━━━ Trecho da página

Público ajudou a definir repertório no final de shows realizados na capital paulista; cantora assina sozinha oito das 13 faixas
Por Ailton Magioli
Apesar de a compositora sustentar a cantora, como ela gosta de dizer, nem sempre Joyce Moreno lança um disco autoral como 'Tudo'. “Meu último 100% foi 'Gafieira moderna' (2001), seguido de 'Banda maluca', dois anos depois, com apenas três canções que não eram minhas”, diz ela.
Joyce avisa: é compositora, antes de tudo. “Isso, desde o primeiro disco, além do fato de intérpretes como Elis Regina, Milton Nascimento, Gal Costa, Ney Matogrosso, Nana Caymmi e Fafá de Belém gravarem minhas composições”, acrescenta. “Disco autoral não se lança a toda hora”, pondera, lembrando que necessita de um tempo para o “buquê certo” de canções vir à tona com algo que justifique a combinação entre elas. Em 45 anos de carreira, já são mais de 30 álbuns.

━━━━━━
━━━ Material fornecido

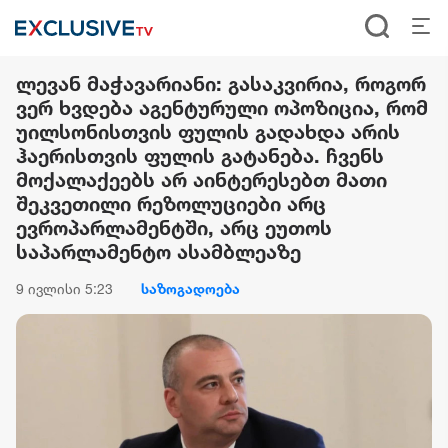
ლევან მაჭავარიანი: გასაკვირია, როგორ
ვერ ხვდება აგენტურული ოპოზიცია, რომ
უილსონისთვის ფულის გადახდა არის
ჰაერისთვის ფულის გატანება. ჩვენს
მოქალაქეებს არ აინტერესებთ მათი
შეკვეთილი რეზოლუციები არც
ევროპარლამენტში, არც ეუთოს
საპარლამენტო ასამბლეაზე
9 ივლისი 5:23
საზოგადოება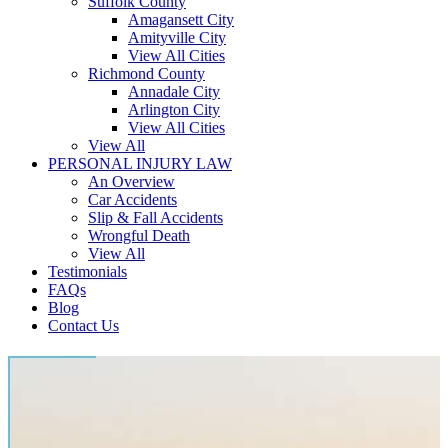
Suffolk County
Amagansett City
Amityville City
View All Cities
Richmond County
Annadale City
Arlington City
View All Cities
View All
PERSONAL INJURY LAW
An Overview
Car Accidents
Slip & Fall Accidents
Wrongful Death
View All
Testimonials
FAQs
Blog
Contact Us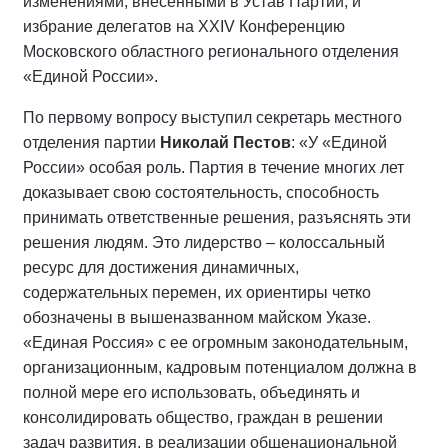
изменениями, внесенными в Устав Партии, и
избрание делегатов на XXIV Конференцию
Московского областного регионального отделения
«Единой России».
По первому вопросу выступил секретарь местного
отделения партии
Николай Пестов
: «У «Единой
России» особая роль. Партия в течение многих лет
доказывает свою состоятельность, способность
принимать ответственные решения, разъяснять эти
решения людям. Это лидерство – колоссальный
ресурс для достижения динамичных,
содержательных перемен, их ориентиры четко
обозначены в вышеназванном майском Указе.
«Единая Россия» с ее огромным законодательным,
организационным, кадровым потенциалом должна в
полной мере его использовать, объединять и
консолидировать общество, граждан в решении
задач развития, в реализации общенациональной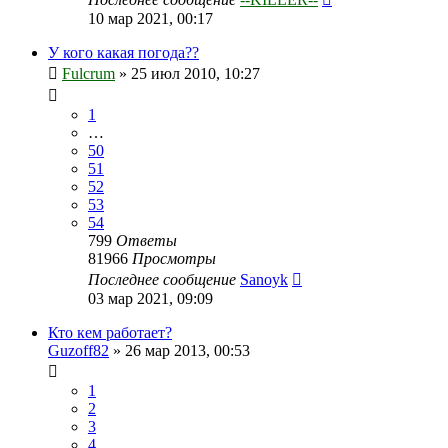
10 мар 2021, 00:17
У кого какая погода??
Fulcrum
»
25 июл 2010, 10:27
1
…
50
51
52
53
54
799
Ответы
81966
Просмотры
Последнее сообщение
Sanoyk
03 мар 2021, 09:09
Кто кем работает?
Guzoff82
»
26 мар 2013, 00:53
1
2
3
4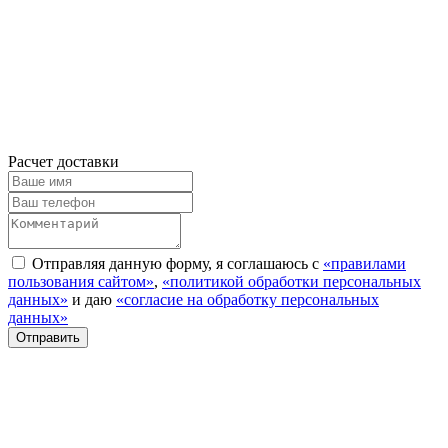
Расчет доставки
Отправляя данную форму, я соглашаюсь с
«правилами
пользования сайтом»
,
«политикой обработки персональных
данных»
и даю
«согласие на обработку персональных
данных»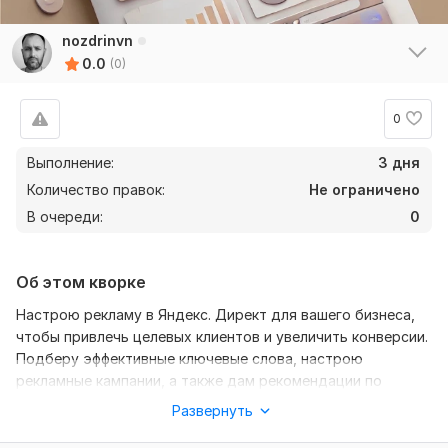
nozdrinvn
0.0
(0)
0
Выполнение:
3 дня
Количество правок:
Не ограничено
В очереди:
0
Об этом кворке
Настрою рекламу в Яндекс. Директ для вашего бизнеса,
чтобы привлечь целевых клиентов и увеличить конверсии.
Подберу эффективные ключевые слова, настрою
рекламные кампании, а также дам рекомендации по
оптимизации бюджета.
Развернуть
Что входит в услугу: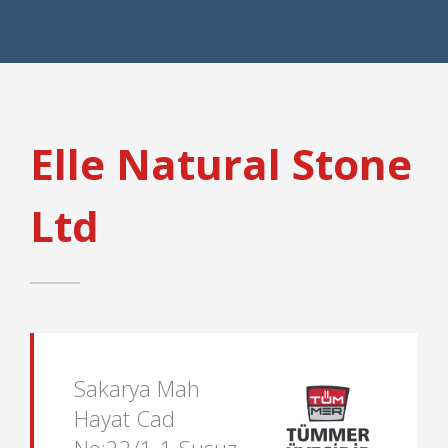
Elle Natural Stone
Ltd
Sakarya Mah
Hayat Cad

━━━━━━

Explore o material
(a) De acordo com o trecho da página, por que Joyce Moreno afirma que disco autoral não se lança a toda hora? Responda em uma a três frases.
(b) Resuma o trecho da página em duas frases.
(c) Reproduza o trecho da página entre "Público ajudou a" e "de 30 álbuns.", inclusive.
Os dados não são necessários para realizar as tarefas.

Respostas por tarefa
(a) Joyce precisa de um tempo para que o "buquê certo" de canções venha à tona. Esse conjunto deve trazer algo que justifique a combinação entre elas.

(b) Joyce Moreno lança 'Tudo', disco autoral em que assina sozinha oito das 13 faixas, com repertório definido com a ajuda do público ao final de shows na capital paulista. Compositora antes de tudo, ela lembra que seu último disco 100% autoral foi 'Gafieira moderna' (2001) e diz que esse tipo de álbum exige tempo até surgir o conjunto certo de canções.

(c)
Público ajudou a definir repertório no final de shows realizados na capital paulista; cantora assina sozinha oito das 13 faixas
Por Ailton Magioli
Apesar de a compositora sustentar a cantora, como ela gosta de dizer, nem sempre Joyce Moreno lança um disco autoral como 'Tudo'. “Meu último 100% foi 'Gafieira moderna' (2001), seguido de 'Banda maluca', dois anos depois, com apenas três canções que não eram minhas”, diz ela.
Joyce avisa: é compositora, antes de tudo. “Isso, desde o primeiro disco, além do fato de intérpretes como Elis Regina, Milton Nascimento, Gal Costa, Ney Matogrosso, Nana Caymmi e Fafá de Belém gravarem minhas composições”, acrescenta. “Disco autoral não se lança a toda hora”, pondera, lembrando que necessita de um tempo para o “buquê certo” de canções vir à tona com algo que justifique a combinação entre elas. Em 45 anos de carreira, já são mais de 30 álbuns.